• TEXT BLOCK

On August 1, 2011, Radian Guaranty filed a lawsuit against Quicken Loans Inc. (“Quicken”) in the United States District Court for the Eastern District of Pennsylvania. Radian Guaranty’s complaint seeks a declaratory judgment that it properly rescinded mortgage insurance coverage under Radian Guaranty’s master policy and delegated underwriting endorsement for approximately 140 home mortgage loans originated by Quicken based upon deficiencies and improprieties in the underwriting process. On August 24, 2011, Quicken filed a motion to dismiss the complaint. On September 12, 2011, Radian Guaranty filed a response to Quicken’s motion to dismiss, and on September 29, 2011, Quicken filed its reply.
Recently, we have been named as a defendant in a number of putative class action lawsuits alleging, among other things, that our captive reinsurance agreements violate the Real Estate Practices Act of 1974 (“RESPA”). On December 9, 2011, an action titled Samp v. JPMorgan Chase Bank, N.A. (the “Samp case”), was filed in the United States District Court for the Central District of California. The defendants are JPMorgan Chase Bank, N.A., its affiliates (collectively, “JPMorgan”), and several mortgage insurers, including Radian Guaranty. The plaintiffs purport to represent a class of borrowers whose loans supposedly were referred to mortgage insurers by JPMorgan in exchange for reinsurance agreements between the mortgage insurers and JPMorgan’s captive reinsurer. Plaintiffs assert violations of RESPA. Radian Guaranty and some of the other mortgage insurer defendants moved to dismiss this lawsuit for lack of standing because they did not insure any of the plaintiffs’ loans. The court denied that motion on May 7, 2012. Radian Guaranty is evaluating other grounds for potential dismissal of the lawsuit.

• PROVIDED MATERIAL
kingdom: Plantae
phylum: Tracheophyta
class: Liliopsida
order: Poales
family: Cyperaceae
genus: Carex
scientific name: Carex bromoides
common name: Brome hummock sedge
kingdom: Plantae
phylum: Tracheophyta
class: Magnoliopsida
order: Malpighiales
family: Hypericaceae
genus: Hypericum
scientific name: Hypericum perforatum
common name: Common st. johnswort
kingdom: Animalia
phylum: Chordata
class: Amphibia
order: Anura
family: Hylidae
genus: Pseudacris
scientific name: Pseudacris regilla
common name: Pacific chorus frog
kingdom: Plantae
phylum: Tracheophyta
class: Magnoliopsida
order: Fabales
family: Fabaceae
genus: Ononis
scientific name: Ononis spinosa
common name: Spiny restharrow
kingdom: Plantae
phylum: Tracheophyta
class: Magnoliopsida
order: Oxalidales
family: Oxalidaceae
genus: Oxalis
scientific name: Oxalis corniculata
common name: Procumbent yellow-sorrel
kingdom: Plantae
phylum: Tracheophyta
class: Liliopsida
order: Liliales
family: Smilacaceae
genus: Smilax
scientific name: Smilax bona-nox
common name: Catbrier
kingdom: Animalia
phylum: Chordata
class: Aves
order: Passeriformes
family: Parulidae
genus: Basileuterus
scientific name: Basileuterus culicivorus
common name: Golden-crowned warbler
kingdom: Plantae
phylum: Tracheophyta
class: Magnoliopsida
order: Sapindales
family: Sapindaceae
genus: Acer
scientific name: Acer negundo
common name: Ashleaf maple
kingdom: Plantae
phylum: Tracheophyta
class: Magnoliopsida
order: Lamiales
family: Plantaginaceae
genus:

• EXERCISE OBJECTIVE
According to the lawsuit passage, on what date did the court deny the motion to dismiss the Samp case? The records stand apart from the lawsuit passage and are not tied to it.

• RESPONSE
May 7, 2012.